The report, FDI Vision 2020: Shaping the Future of Oral Health, issued during the FDI's 100th World Dental Congress in Hong Kong, urges action to “meet increasing need and demand for oral health care, expand the role of oral health care professionals, shape a responsive educational model, mitigate the impact of socioeconomic dynamics and foster fundamental and translational research and technology.”
Dr. Michael Glick, editor of The Journal of the American Dental Association and dean, University at Buffalo School of Dental Medicine, served as the Vision 2020 task team chair. The team included representatives from academia, research, education, general dentistry, government and industry.
“Major inequalities in oral health care exist both within and between countries, and it is urgent that the worlds of oral health and overall medical health come together to address a crisis that is compromising our quality of life and costing us far too much money at a time when national budgets are strapped,” said Dr. Glick in an FDI press release. “These numbers highlight how far we have to go to provide basic oral care to most of the world.”

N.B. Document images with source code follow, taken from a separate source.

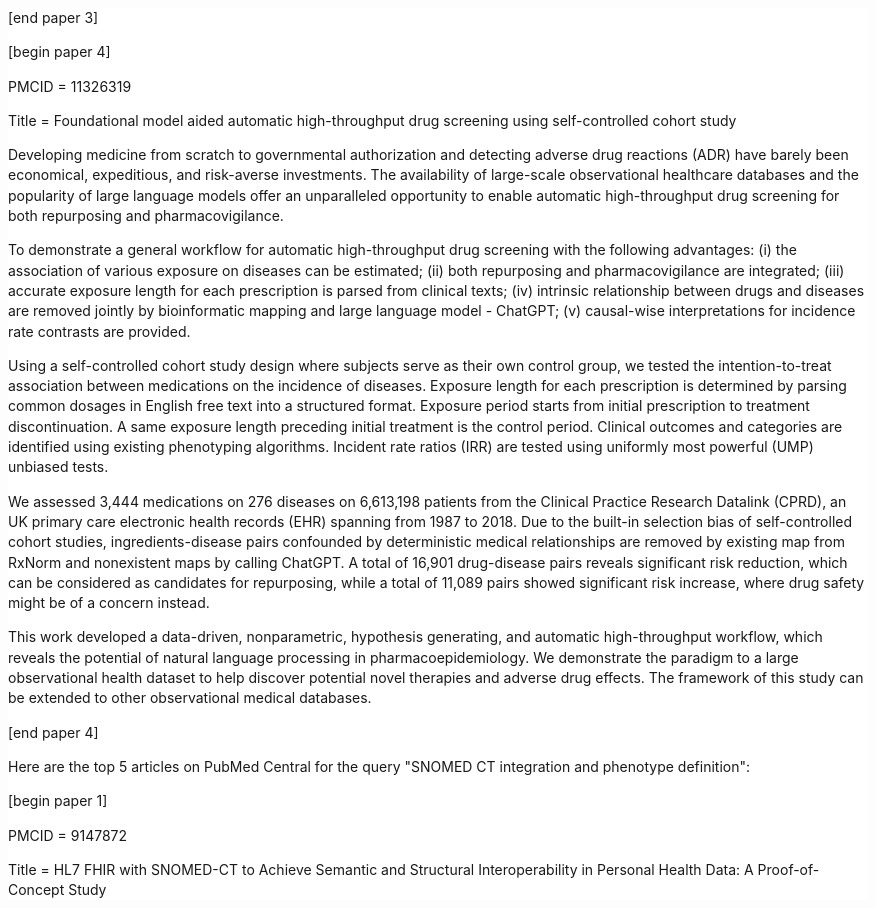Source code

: [end paper 3]

[begin paper 4]

PMCID = 11326319

Title = Foundational model aided automatic high-throughput drug screening using self-controlled cohort study

Developing medicine from scratch to governmental authorization and detecting adverse drug reactions (ADR) have barely been economical, expeditious, and risk-averse investments. The availability of large-scale observational healthcare databases and the popularity of large language models offer an unparalleled opportunity to enable automatic high-throughput drug screening for both repurposing and pharmacovigilance.

To demonstrate a general workflow for automatic high-throughput drug screening with the following advantages: (i) the association of various exposure on diseases can be estimated; (ii) both repurposing and pharmacovigilance are integrated; (iii) accurate exposure length for each prescription is parsed from clinical texts; (iv) intrinsic relationship between drugs and diseases are removed jointly by bioinformatic mapping and large language model - ChatGPT; (v) causal-wise interpretations for incidence rate contrasts are provided.

Using a self-controlled cohort study design where subjects serve as their own control group, we tested the intention-to-treat association between medications on the incidence of diseases. Exposure length for each prescription is determined by parsing common dosages in English free text into a structured format. Exposure period starts from initial prescription to treatment discontinuation. A same exposure length preceding initial treatment is the control period. Clinical outcomes and categories are identified using existing phenotyping algorithms. Incident rate ratios (IRR) are tested using uniformly most powerful (UMP) unbiased tests.

We assessed 3,444 medications on 276 diseases on 6,613,198 patients from the Clinical Practice Research Datalink (CPRD), an UK primary care electronic health records (EHR) spanning from 1987 to 2018. Due to the built-in selection bias of self-controlled cohort studies, ingredients-disease pairs confounded by deterministic medical relationships are removed by existing map from RxNorm and nonexistent maps by calling ChatGPT. A total of 16,901 drug-disease pairs reveals significant risk reduction, which can be considered as candidates for repurposing, while a total of 11,089 pairs showed significant risk increase, where drug safety might be of a concern instead.

This work developed a data-driven, nonparametric, hypothesis generating, and automatic high-throughput workflow, which reveals the potential of natural language processing in pharmacoepidemiology. We demonstrate the paradigm to a large observational health dataset to help discover potential novel therapies and adverse drug effects. The framework of this study can be extended to other observational medical databases.

[end paper 4]



Here are the top 5 articles on PubMed Central for the query "SNOMED CT integration and phenotype definition":

[begin paper 1]

PMCID = 9147872

Title = HL7 FHIR with SNOMED-CT to Achieve Semantic and Structural Interoperability in Personal Health Data: A Proof-of-Concept Study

The vision report notes that oral disease is one of the most common chronic diseases worldwide, and is the fourth most expensive disease to treat. Oral disease affects most adults and 60-90 percent of schoolchildren, leading to millions of lost school days each year. And, although there are more than 1 million practicing dentists worldwide, unequal geographic distribution has resulted in critical shortages of dental professionals in many poor or remote areas. Croatia has one oral health care professional for every 560 people and the United States has one for every 2,200 people. But in China, the ratio is one to 82,000 and in Ethiopia, one for every 1.3 million.
Oral health is receiving more attention from governments and international organizations because of a growing realization that oral health affects overall health, according to the report. This momentum gives the profession an opportunity to take a leadership role to advocate for oral health with leaders and policy-makers at all levels of government and local, regional, national and global NGOS and the public.

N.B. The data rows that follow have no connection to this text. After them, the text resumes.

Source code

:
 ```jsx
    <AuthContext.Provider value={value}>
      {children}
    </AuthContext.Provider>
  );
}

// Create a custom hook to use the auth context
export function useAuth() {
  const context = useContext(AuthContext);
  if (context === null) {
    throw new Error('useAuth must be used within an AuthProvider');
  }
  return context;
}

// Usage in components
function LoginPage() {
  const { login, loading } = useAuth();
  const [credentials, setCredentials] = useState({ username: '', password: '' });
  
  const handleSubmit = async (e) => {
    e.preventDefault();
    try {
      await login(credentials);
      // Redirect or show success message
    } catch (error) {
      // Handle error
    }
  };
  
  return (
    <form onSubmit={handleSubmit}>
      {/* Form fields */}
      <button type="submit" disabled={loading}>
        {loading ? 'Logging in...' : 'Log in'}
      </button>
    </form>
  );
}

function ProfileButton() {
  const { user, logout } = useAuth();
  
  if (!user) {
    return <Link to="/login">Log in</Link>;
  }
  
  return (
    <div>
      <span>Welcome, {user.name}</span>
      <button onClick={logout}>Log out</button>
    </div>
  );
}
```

“Oral health is an essential component of overall health, and there is a growing realization of the connection between oral disease and other chronic and potentially fatal diseases,” said Dr. Orlando Monteiro da Silva, FDI president and an oral physician based in Lisbon. “Risk factors for oral diseases are the same as for many of the most common non-communicable diseases, such as heart disease, diabetes and other chronic diseases. As oral disease escalates, we can expect to see a greater incidence of all the associated diseases, at great cost to society. We must act now if we hope to deal with the crisis by 2020.”
The Vision 2020 task team includes Dr. Glick; Dr. da Silva; Dr. Gerhard Konrad Seeburger, national liaison officer, Associazione Italiana Odontoiatri; Dr. Gilberto Pucca, national coordinator, Brasil Sorridente (Smiling Brazil) program; Prof. David Williams, professor of global oral health, Barts and the London School of Medicine and Dentistry; Prof. Tao Xu, dean, Peking University School of Stomatology; and Steve Kess, vice president, global professional relations, Henry Schein, Inc.
“The Vision 2020 report represents our effort to shape the future of oral health,” said Prof. Tao Xu, the task team representative from Asia. “Our mandate was to identify the main challenges to expanding access to oral health care at a time when it is more urgent than ever. This report represents a call to action to ensure that oral health priorities receive sufficient attention and resources to combat the spread of oral disease.”